Dopo il guasto all’incubatrice, la gatta Moka si è presa cura del pulcino Plume, unico superstite, dando inizio a una convivenza insolita.
Il guasto dell’incubatrice aveva fatto temere il peggio. In mezzo alla confusione e al rischio di perdere tutti i piccoli, a richiamare l’attenzione è stato il comportamento di Moka, una gatta europea marrone di quattro anni, che si è avvicinata subito all’unico pulcino rimasto vivo.
Il piccolo, chiamato Plume, era ancora bagnato in parte, tremava e respirava con difficoltà. Mentre chi si trovava lì cercava di capire come intervenire, la gatta si è sdraiata accanto a lui e ha iniziato a leccarlo con delicatezza, prima tra gli occhi e poi sul dorso, fino a calmarlo.

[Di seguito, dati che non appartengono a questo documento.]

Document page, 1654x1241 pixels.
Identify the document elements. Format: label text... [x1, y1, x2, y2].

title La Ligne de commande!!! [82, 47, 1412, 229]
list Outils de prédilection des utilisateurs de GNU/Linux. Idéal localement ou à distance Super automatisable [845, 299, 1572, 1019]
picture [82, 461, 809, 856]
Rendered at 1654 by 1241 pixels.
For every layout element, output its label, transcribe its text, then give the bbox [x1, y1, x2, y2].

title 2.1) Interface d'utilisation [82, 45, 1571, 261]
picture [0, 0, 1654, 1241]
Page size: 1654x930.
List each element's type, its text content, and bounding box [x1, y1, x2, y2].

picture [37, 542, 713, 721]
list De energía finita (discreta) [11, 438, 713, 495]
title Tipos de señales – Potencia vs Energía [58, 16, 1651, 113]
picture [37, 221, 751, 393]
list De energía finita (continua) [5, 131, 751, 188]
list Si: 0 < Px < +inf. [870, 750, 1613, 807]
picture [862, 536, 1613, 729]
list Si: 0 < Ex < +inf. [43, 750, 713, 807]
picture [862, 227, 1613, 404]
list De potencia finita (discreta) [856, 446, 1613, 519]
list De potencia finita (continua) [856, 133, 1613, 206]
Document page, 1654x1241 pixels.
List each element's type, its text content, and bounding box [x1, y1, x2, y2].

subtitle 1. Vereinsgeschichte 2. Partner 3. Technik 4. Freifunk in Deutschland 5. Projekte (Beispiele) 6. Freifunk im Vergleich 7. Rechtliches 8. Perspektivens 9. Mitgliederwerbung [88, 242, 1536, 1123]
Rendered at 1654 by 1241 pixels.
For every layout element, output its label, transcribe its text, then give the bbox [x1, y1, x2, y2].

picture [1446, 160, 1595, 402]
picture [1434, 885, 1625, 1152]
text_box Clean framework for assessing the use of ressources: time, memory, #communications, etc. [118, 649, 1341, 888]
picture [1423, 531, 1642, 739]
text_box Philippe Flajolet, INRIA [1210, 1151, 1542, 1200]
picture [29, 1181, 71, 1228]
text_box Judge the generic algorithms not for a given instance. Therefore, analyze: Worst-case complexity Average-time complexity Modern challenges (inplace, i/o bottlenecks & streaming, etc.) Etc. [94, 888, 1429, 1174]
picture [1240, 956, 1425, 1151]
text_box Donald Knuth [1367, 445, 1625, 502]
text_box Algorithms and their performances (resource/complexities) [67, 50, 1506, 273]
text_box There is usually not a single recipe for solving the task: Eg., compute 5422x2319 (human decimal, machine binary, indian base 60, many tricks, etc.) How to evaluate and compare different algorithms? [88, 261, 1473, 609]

La scena si è verificata subito dopo il malfunzionamento dell’apparecchio che avrebbe dovuto garantire calore e protezione ai pulcini appena nati. In quel contesto, Plume appariva il più fragile: molto piccolo, infreddolito e visibilmente provato.
Moka, però, non ha mostrato esitazioni. Si è sistemata vicino al pulcino come se volesse proteggerlo e ha continuato a prendersi cura di lui nei minuti più delicati. Quel contatto ha contribuito a tranquillizzare il piccolo, che ha smesso di pigolare e si è lasciato avvolgere dal calore del corpo della gatta.
Dopo quel primo intervento, tra i due animali si è creato un rapporto stabile. Plume ha iniziato a seguire Moka in ogni spostamento, comportandosi come se la considerasse un punto di riferimento.
Anche durante il riposo la vicinanza tra i due è rimasta costante. Il pulcino dorme rannicchiato sotto il collo della gatta, cercando il contatto fisico come farebbe con una madre adottiva.
La convivenza prosegue anche nei momenti più ordinari della giornata. Moka lascia che Plume si avvicini alla sua ciotola e condivida il cibo, senza reazioni di fastidio.
La particolarità della vicenda sta proprio nella natura del legame: una gatta adulta e un pulcino sopravvissuto a un guasto tecnico, uniti da un comportamento di cura nato in una situazione di emergenza.
Non appartengono alla stessa specie e non hanno abitudini simili, ma da quel giorno hanno costruito una routine comune. Tutto è cominciato nel momento in cui il pulcino rischiava di non farcela e Moka ha occupato spontaneamente il posto che nessuno si aspettava.